The Kings of Kansas City

Monarchs uniform

I may be wrong about this, but it seems to me that Negro League baseball has three teams that are truly famous. Oh, there are a lot of good teams and teams with great names like the Daisies, but three teams really stand out as famous: The Pittsburgh Crawfords, the Homestead Grays, and the Kansas City Monarchs. I hit the Crawfords last year and this post is about the Monarchs, so I guess that means I’m stuck with doing the Grays next year.

James Leslie Wilkinson (J.L. to his friends and players) was a former pitcher turned Hall of Fame baseball entrepreneur. In 1912 he formed the Des Moines All Nations team. Unlike most teams of the era it was multi-racial. The team was hugely successful, made Wilkinson a lot of money, and when the Negro National League was formed in 1920, Wilkinson became the only white man granted a franchise. He took the best players from the All Nations, and on a heads up from his friend Casey Stengel (yes, THAT Casey Stengel) combined them with the 25th Infantry Wreckers, an all black Army team (there’s a post waiting to happen), into the Kansas City Monarchs.

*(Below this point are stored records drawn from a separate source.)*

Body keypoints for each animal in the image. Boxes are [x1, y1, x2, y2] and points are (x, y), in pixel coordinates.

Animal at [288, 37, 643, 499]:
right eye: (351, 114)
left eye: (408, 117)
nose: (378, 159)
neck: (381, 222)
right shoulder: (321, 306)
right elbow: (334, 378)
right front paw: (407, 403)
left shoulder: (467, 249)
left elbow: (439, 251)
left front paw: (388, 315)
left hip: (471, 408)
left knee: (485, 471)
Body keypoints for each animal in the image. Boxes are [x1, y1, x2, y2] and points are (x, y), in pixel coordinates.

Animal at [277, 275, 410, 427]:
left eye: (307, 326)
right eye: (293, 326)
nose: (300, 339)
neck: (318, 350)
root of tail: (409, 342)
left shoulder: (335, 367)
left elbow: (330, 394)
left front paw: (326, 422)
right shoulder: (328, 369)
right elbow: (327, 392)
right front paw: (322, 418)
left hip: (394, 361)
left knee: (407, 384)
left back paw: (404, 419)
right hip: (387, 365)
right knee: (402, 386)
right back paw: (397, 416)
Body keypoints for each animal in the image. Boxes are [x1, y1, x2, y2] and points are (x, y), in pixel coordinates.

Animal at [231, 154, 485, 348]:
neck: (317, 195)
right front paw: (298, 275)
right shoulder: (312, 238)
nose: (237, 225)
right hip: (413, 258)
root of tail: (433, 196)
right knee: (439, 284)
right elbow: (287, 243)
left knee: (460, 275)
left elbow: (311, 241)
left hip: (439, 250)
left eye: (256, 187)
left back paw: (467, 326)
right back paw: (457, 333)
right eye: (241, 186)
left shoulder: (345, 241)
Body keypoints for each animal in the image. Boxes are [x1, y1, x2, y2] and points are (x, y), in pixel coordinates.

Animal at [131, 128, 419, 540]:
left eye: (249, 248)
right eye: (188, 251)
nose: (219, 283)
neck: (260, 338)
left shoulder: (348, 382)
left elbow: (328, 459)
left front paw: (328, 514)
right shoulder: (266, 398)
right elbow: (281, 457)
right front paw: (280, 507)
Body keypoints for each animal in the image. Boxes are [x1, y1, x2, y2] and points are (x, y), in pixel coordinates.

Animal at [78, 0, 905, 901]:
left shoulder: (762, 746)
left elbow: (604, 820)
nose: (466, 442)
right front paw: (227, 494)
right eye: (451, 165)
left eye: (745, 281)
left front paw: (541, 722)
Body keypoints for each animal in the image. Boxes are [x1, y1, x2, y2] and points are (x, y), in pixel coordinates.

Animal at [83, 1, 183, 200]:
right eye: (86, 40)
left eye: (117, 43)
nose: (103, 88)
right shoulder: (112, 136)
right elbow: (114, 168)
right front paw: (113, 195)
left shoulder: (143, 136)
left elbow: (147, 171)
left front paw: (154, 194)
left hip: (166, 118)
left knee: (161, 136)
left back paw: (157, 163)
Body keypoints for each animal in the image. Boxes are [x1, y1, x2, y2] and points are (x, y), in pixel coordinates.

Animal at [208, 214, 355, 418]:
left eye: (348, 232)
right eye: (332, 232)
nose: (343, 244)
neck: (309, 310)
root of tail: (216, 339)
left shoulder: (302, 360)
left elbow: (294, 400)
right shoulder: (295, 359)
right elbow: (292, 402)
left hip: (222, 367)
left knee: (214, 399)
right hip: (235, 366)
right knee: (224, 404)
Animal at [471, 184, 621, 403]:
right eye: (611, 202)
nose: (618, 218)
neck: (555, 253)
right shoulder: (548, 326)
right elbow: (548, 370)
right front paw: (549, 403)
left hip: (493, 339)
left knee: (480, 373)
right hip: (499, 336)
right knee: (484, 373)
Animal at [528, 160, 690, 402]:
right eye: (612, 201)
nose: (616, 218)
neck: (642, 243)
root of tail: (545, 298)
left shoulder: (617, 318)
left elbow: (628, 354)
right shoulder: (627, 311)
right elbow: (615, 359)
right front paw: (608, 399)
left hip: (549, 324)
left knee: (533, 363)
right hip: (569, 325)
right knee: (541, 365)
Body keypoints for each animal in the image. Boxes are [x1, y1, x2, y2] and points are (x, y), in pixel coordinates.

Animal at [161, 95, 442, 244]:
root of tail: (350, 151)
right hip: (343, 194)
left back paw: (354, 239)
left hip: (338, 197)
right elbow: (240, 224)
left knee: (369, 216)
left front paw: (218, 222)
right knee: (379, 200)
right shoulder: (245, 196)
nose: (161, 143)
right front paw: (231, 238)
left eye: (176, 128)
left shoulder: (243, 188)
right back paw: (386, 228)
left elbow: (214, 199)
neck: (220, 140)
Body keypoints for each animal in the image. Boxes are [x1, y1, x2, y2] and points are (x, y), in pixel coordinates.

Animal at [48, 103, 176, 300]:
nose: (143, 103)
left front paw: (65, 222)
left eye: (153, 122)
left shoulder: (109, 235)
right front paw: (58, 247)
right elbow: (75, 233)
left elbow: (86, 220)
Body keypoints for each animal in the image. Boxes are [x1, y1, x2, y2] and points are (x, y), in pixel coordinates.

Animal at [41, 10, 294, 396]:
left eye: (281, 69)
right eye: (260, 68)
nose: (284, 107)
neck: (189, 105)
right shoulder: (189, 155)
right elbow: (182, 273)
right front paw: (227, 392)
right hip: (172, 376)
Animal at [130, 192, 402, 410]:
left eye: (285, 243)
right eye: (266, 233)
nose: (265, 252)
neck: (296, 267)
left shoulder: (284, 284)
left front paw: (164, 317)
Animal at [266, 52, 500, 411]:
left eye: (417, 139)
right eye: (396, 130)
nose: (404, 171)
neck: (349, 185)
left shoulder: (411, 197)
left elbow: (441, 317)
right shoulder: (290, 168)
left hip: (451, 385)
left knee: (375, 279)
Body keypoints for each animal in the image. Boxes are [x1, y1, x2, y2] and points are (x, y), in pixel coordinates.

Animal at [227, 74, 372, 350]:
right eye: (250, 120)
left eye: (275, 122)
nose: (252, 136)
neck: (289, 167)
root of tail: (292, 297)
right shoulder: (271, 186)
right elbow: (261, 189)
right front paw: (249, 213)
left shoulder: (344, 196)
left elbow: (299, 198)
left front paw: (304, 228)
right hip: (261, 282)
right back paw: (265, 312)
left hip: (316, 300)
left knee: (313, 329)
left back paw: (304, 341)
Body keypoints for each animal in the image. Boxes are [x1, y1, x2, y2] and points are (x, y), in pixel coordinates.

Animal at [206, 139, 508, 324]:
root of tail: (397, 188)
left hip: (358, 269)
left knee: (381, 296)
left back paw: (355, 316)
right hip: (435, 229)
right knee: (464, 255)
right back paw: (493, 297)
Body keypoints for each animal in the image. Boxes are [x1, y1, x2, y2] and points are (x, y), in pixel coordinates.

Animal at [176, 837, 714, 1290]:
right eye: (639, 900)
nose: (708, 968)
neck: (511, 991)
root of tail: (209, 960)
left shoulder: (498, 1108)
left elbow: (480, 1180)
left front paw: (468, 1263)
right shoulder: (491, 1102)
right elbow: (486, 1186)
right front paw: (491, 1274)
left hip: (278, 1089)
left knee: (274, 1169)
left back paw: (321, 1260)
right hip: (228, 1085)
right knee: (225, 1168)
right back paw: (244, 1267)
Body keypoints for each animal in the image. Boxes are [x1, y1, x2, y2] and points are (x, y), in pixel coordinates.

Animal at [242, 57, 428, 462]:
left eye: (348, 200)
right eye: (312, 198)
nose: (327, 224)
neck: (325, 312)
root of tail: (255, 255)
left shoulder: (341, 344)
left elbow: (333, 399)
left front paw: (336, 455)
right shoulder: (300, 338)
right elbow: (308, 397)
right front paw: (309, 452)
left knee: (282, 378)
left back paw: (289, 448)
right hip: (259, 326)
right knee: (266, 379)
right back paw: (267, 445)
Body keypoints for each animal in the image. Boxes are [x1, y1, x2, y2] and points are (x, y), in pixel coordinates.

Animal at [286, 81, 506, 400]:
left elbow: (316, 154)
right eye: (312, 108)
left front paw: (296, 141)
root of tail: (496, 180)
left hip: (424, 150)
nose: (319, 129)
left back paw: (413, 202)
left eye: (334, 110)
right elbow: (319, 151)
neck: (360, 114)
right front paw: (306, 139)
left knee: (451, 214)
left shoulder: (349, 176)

The monarchs were an immediate success winning titles in 1923, 1924, 1925, and 1929. In 1924 they participated in the first Negro League World Series against the Eastern Colored League champion Hilldale Daisies. With players like Heavy Johnson, Newt Allen, and Hall of Famers Bullet Joe Rogan and Luis Mendez they won it. The 1925 Series was a rematch. This time Hilldale won. In 1931 the Negro National League collapsed, but the Monarchs survived as a barnstorming team until 1936.

1939 Monarchs

In 1937 they joined the newly established Negro American League. Again they were hugely successful winning pennants in 1939, 1940, 1941, 1942, and 1946. In 1942, the Negro League World Series was reestablished with the Monarchs winning the first one against Homestead. Playing for them were Buck O’Neill, Newt Allen (still), and Hall of Famers Willard Brown, Andy Cooper, Hilton Smith, and Satchel Paige. With essentially the same team (OK, Allen was finally gone), they lost the 1946 Series to the Newark Eagles. During the period, they also picked up, for the 1945 season only, a shortstop named Jackie Robinson.

Of course Robinson’s leaving for Brooklyn began the long, slow decline of the Negro Leagues. In 1948, seeing the inevitable collapse, Wilkinson sold the team. It remained in the Negro American League until 1961, when the league finally folded. After 1948, the Monarchs won a couple of league championships, but with much inferior talent.  By the 1950s, Negro League baseball was a shadow of its former glory, but the Monarchs hung on as one of the better teams. They did manage to run Ernie Banks and Elston Howard through their much depleted lineup, but overall quality slipped drastically. In 1955 The Athletics moved to Kansas City from Philadelphia, displacing the Monarchs as the premier team in town. The team headquarters moved to Grand Rapids, Michigan but the team retained the Kansas City name. The Monarchs took to barnstorming and remained alive until 1965, when they finally folded.

There are a number of ways to measure the impact of the Monarchs. They won a lot of games and pennants. They had some of the finest talent of any Negro League team. They continued to produce good talent well after the Negro Leagues were deep into collapse. They last longer than almost any other Negro League team. But maybe most significantly, when the Negro Leagues Hall of Fame was established, it went to Kansas City. They could have chosen a lot of places, but they picked Kansas City, home of the Monarchs.